The first dataset, hw_compas is a subset of the dataset released by ProPublica as part of their COMPAS investigation. The hw_compas dataset has attributes age, sex, score, and race, with the following domains of values: age is an integer between 18 and 96, sex is one of ‘Male’ or ‘Female’, score is an integer between -1 and 10, race is one of ‘Other’, ‘Caucasian’, ‘African-American’, ‘Hispanic’, ‘Asian’, or ‘Native American’.

The second dataset, hw_fake, is a synthetically generated dataset. We call this dataset “fake” rather than “synthetic” because you will be using it as input to a privacy-preserving data generator. We will use the term “synthetic” to refer to privacy-preserving datasets that are produced as output of a data generator.
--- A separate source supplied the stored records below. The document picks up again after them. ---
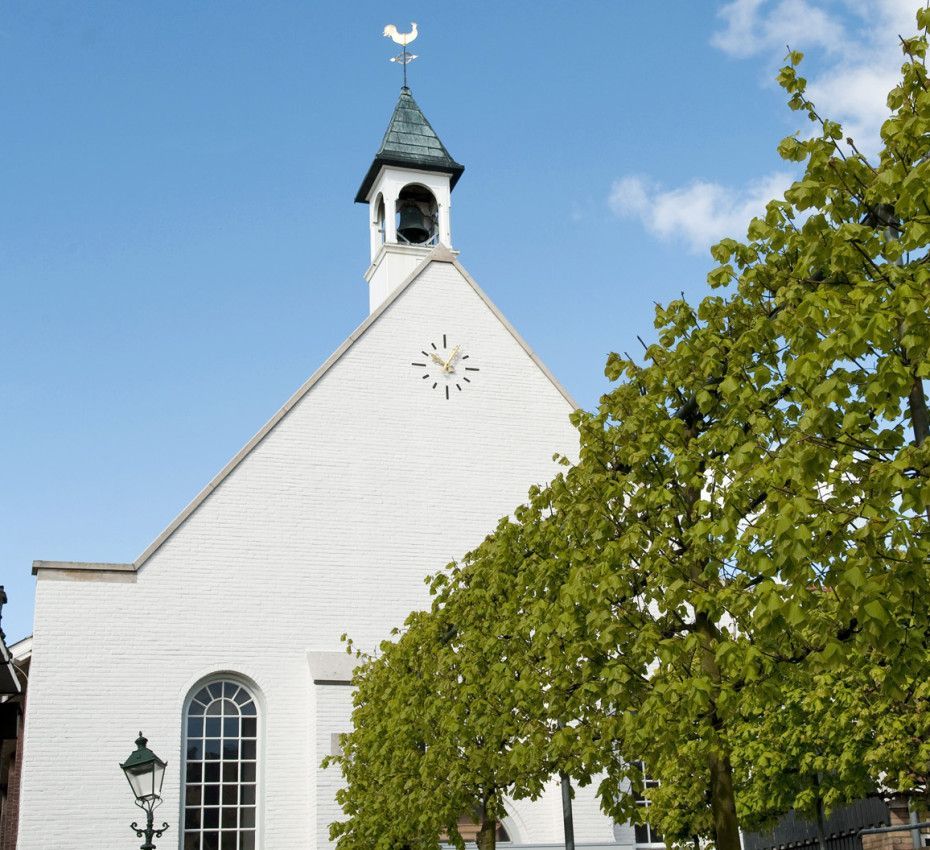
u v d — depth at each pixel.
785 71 11.30
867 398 9.77
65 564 30.06
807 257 11.06
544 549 17.55
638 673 14.41
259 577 31.41
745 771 22.75
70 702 29.19
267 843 29.53
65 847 28.20
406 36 42.53
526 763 16.89
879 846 23.30
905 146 10.43
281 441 32.62
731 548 12.28
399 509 33.03
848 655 10.81
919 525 10.20
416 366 34.38
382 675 23.72
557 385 35.44
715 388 13.86
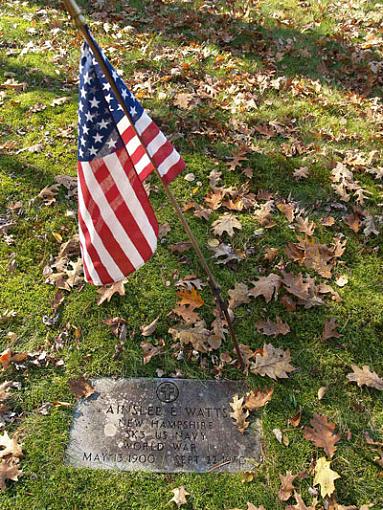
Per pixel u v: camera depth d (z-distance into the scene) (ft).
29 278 5.95
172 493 4.39
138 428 4.75
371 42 10.66
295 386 5.08
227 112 8.33
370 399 5.02
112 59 9.56
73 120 8.11
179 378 5.09
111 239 4.23
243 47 10.17
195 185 7.04
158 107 8.29
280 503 4.35
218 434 4.72
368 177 7.26
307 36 10.84
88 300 5.71
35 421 4.81
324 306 5.73
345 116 8.52
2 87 8.77
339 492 4.42
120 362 5.21
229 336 5.42
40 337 5.44
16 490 4.39
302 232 6.48
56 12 11.30
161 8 11.56
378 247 6.35
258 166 7.32
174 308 5.63
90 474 4.49
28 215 6.62
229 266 6.09
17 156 7.41
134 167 4.15
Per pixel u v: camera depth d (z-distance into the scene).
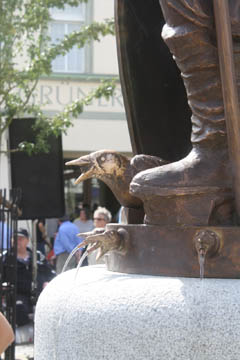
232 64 2.49
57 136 9.52
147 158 2.88
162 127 3.22
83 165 2.87
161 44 3.16
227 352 2.22
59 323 2.49
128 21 2.99
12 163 9.46
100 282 2.52
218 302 2.27
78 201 15.15
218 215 2.57
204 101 2.61
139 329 2.29
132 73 3.05
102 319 2.36
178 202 2.56
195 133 2.65
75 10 15.59
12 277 5.92
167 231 2.54
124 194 2.88
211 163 2.59
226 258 2.46
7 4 9.41
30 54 10.07
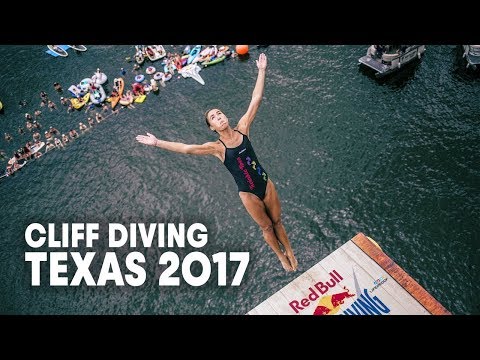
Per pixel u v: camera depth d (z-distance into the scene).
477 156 56.81
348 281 27.38
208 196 57.56
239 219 55.88
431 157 57.38
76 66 68.75
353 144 59.16
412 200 55.00
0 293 54.09
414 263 51.53
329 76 64.31
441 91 61.59
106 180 59.91
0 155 62.53
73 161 61.59
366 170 57.34
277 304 26.89
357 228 54.03
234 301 51.19
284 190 57.09
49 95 66.56
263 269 52.69
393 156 57.91
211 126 20.19
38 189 60.25
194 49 67.62
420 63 63.69
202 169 59.06
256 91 21.02
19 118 65.19
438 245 52.12
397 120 60.19
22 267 55.44
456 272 50.59
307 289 27.38
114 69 67.94
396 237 53.09
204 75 66.31
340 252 28.45
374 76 63.62
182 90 65.44
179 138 62.19
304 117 61.59
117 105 64.88
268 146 60.06
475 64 61.59
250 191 21.36
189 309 51.16
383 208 54.88
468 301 49.12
We generated the hw_fake dataset by sampling from the following Bayesian network:

In this Bayesian network, parent_1, parent_2, child_1, and child_2 are random variables. Each of these variables takes on one of three values {0, 1, 2}.

• Variables parent_1 and parent_2 take on each of the possible values with an equal probability. Values are assigned to these random variables independently.
• Variables child_1 and child_2 take on the value of one of their parents. Which parent’s value the child takes on is chosen with an equal probability.

To start, use the Data Synthesizer library to generate 4 synthetic datasets for each sensitive dataset hw_compas and hw_fake (8 synthetic datasets in total), each of size N=10,000, using the following settings:

• A: random mode
• B: independent attribute mode with epsilon = 0.1.
• C: correlated attribute mode with epsilon = 0.1, with Bayesian network degree k=1
• D: correlated attribute mode with epsilon = 0.1, with Bayesian network degree k=2

For guidance, you can use the HW2_Template here. We have provided the code to generate the 4 synthetic datasets for you. Please make sure to duplicate this file rather than write your code directly here.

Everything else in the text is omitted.